= De abbatibus =

Latin poem by Æthelwulf

De abbatibus in the Cambridge manuscript

De abbatibus (fully Carmen de abbatibus, meaning "Song of the Abbots") is a Latin poem in eight hundred and nineteen hexameters by the ninth-century English monk Æthelwulf (Ædiluulf), a name meaning "noble wolf", which the author sometimes Latinises as Lupus Clarus. It recounts the history of his monastery (possibly at Bywell, or, less probably, Crayke, twelve miles north of York) from its foundation through its six first abbots and ending with Æthelwulf's two visions. It is addressed to the Bishop of Lindisfarne, Ecgberht, and dates to between 803 and 821.

The poem exists in three manuscripts:
- L: British Library, Cotton MS Tiberius D IV, Part 2, ff. 158v-166r; originally in Winchester Cathedral I, f. 108v. This manuscript also contains a copy of Bede's Historia Ecclesiastica gentis Anglorum, assigned by Plummer to the Winchester group.
- O: Bodleian Library, MS. Bodley 163, ff. 209v-226v.
- C: Cambridge University Library, Ff. 1.27, pp. 203–15.

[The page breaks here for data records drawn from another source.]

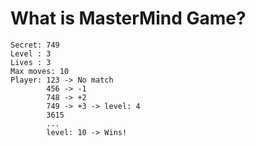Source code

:# What is MasterMind Game?

    Secret: 749
    Level : 3
    Lives : 3
    Max moves: 10
    Player: 123 -> No match
            456 -> -1
            748 -> +2
            749 -> +3 -> level: 4
            3615
            ...
            level: 10 -> Wins!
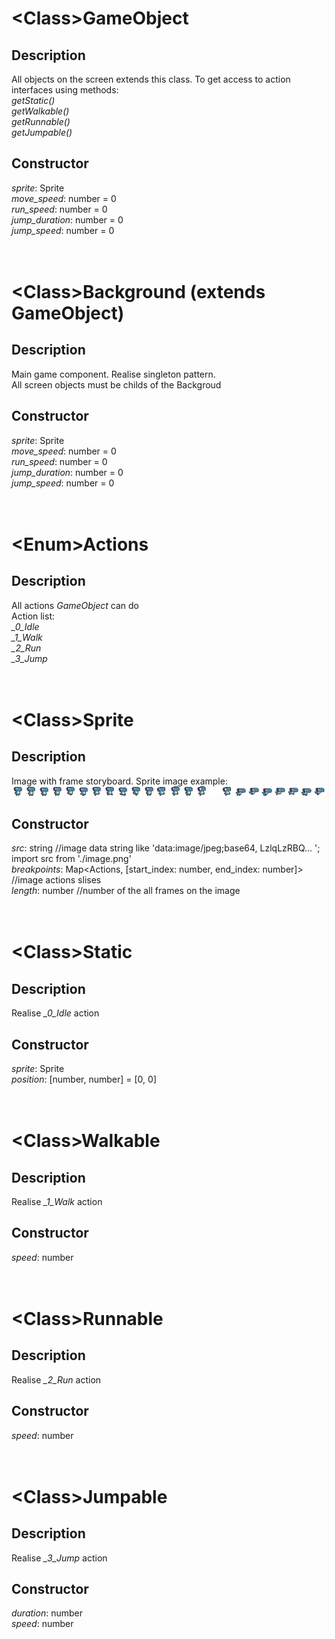 # \<Class\>GameObject

## Description
All objects on the screen extends this class. To get access to action interfaces using methods: <br/>
<i>getStatic()</i> <br/>
<i>getWalkable()</i> <br/>
<i>getRunnable()</i> <br/>
<i>getJumpable()</i> <br/>

## Constructor
<i>sprite</i>: Sprite </br>
<i>move_speed</i>: number = 0 </br>
<i>run_speed</i>: number = 0 </br>
<i>jump_duration</i>: number = 0 </br>
<i>jump_speed</i>: number = 0
</br></br></br>

# \<Class\>Background (extends GameObject)

## Description
Main game component. Realise singleton pattern. </br>
All screen objects must be childs of the Backgroud

## Constructor
<i>sprite</i>: Sprite </br>
<i>move_speed</i>: number = 0 </br>
<i>run_speed</i>: number = 0 </br>
<i>jump_duration</i>: number = 0 </br>
<i>jump_speed</i>: number = 0
</br></br></br>

# \<Enum\>Actions

## Description
All actions <i>GameObject</i> can do </br>
Action list: </br>
<i>_0_Idle</i> </br>
<i>_1_Walk</i> </br>
<i>_2_Run</i> </br>
<i>_3_Jump</i>
</br></br></br>

# \<Class\>Sprite

## Description
Image with frame storyboard. Sprite image example: </br>
![SpriteExample](https://github.com/Univercee/dinos/blob/master/src/sprites/assets/BlueDino.png)

## Constructor
<i>src</i>: string //image data string like 'data:image/jpeg;base64, LzlqLzRBQ... '; import src from './image.png' </br>
<i>breakpoints</i>: Map<Actions, [start_index: number, end_index: number]> //image actions slises </br>
<i>length</i>: number //number of the all frames on the image
</br></br></br>

# \<Class\>Static

## Description
Realise <i>_0_Idle</i> action

## Constructor
<i>sprite</i>: Sprite <br/>
<i>position</i>: [number, number] = [0, 0]
</br></br></br>

# \<Class\>Walkable

## Description
Realise <i>_1_Walk</i> action

## Constructor
<i>speed</i>: number
</br></br></br>

# \<Class\>Runnable

## Description
Realise <i>_2_Run</i> action

## Constructor
<i>speed</i>: number
</br></br></br>

# \<Class\>Jumpable

## Description
Realise <i>_3_Jump</i> action

## Constructor
<i>duration</i>: number </br>
<i>speed</i>: number
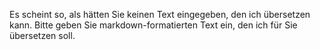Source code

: Es scheint so, als hätten Sie keinen Text eingegeben, den ich übersetzen kann. Bitte geben Sie markdown-formatierten Text ein, den ich für Sie übersetzen soll.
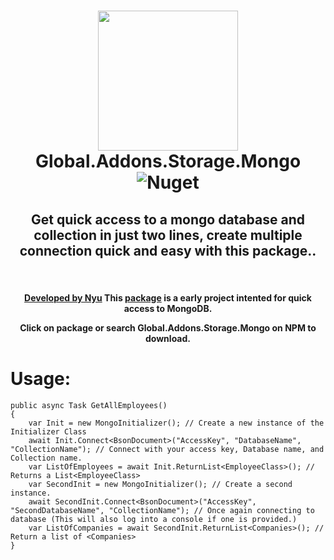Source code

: <h1 align="center">
  <img src="https://media.discordapp.net/attachments/713367706736525332/867802837182054410/unknown.png" width="224px"/><br/>
  Global.Addons.Storage.Mongo
	<img alt="Nuget" src="https://img.shields.io/nuget/v/Global.Addons.Storage.Mongo?color=cyan&logoColor=red&style=plastic">
</h1>


<div align="center">
<h2> Get quick access to a mongo database and collection in just two lines, create multiple connection quick and easy with this package..</h2>
&nbsp;  
&nbsp;
&nbsp;
<h4>
  <a href="https://github.com/michaelukz">Developed by Nyu</a> This <a href="https://www.nuget.org/packages/Global.Addons.Storage.Mongo">package</a> is a early project intented for quick access to MongoDB.
	
Click on package or search Global.Addons.Storage.Mongo on NPM to download.
  </h4>
</div>
<div></div>
<div></div>
<div></div>
<div></div>
<div class ="Usage">
<h1>Usage:</h1>

	public async Task GetAllEmployees()
	{
		var Init = new MongoInitializer(); // Create a new instance of the Initializer Class
		await Init.Connect<BsonDocument>("AccessKey", "DatabaseName", "CollectionName"); // Connect with your access key, Database name, and Collection name.
		var ListOfEmployees = await Init.ReturnList<EmployeeClass>(); // Returns a List<EmployeeClass>
		var SecondInit = new MongoInitializer(); // Create a second instance.
		await SecondInit.Connect<BsonDocument>("AccessKey", "SecondDatabaseName", "CollectionName"); // Once again connecting to database (This will also log into a console if one is provided.)
		var ListOfCompanies = await SecondInit.ReturnList<Companies>(); // Return a list of <Companies>
	}
</div>
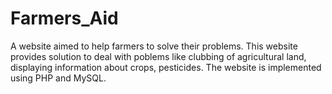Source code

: # Farmers_Aid

A website aimed to help farmers to solve their problems. This website provides solution to deal with poblems like clubbing of agricultural
land, displaying information about crops, pesticides. The website is implemented using PHP and MySQL.
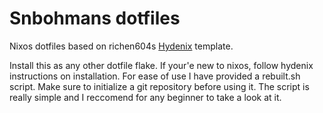 # Snbohmans dotfiles
Nixos dotfiles based on richen604s [Hydenix](https://github.com/richen604/hydenix) template.

Install this as any other dotfile flake. If your'e new to nixos, follow hydenix instructions on installation.
For ease of use I have provided a rebuilt.sh script. Make sure to initialize a git repository before using it.
The script is really simple and I reccomend for any beginner to take a look at it.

The poem was first edited by Wilhelm Wattenbach and Ernst Dümmler for the Monumenta Germaniae Historica (1881), but it was based on a bad text from Jean Mabillon. Thomas Arnold produced a superior edition in 1882, but from only two of the manuscripts. Ludwig Traube produced a respected edition of his own, but based on the poor version of Dümmler. The definitive critical edition, based on all three manuscripts, a reinterpreted manuscript history, and critical analysis of Traube's version, was produced in 1967 by Alistair Campbell and included an English translation.

De abbatibus is, like all Anglo-Latin poetry, constructed out of borrowings and imitations, yet it is not completely unoriginal, and though history has at times been subordinated to a literary trope, it is not without eloquence. Prominent among the works on which Æthelwulf relied are those of Virgil, though Dümmler also found references to Ovid and Cyprianus Gallus. The chief Anglo-Latin poets from which Æthelwulf gleaned are Aldhelm, Bede, and Alcuin, whose Versus de Sanctis Euboricensis Ecclesiae may have inspired him to write the De abbatibus. The eighth-century Miracula Nyniae Episcopi was also an influence.

==Literature==
- Campbell, Alistair, ed. and tr. (1967). Æthelwulf: De Abbatibus. Oxford: Clarendon Press.
- Snook, Ben, Aethilwulf: gidda gemyndig?, Anglo-Saxon 1 (2007), 181-200.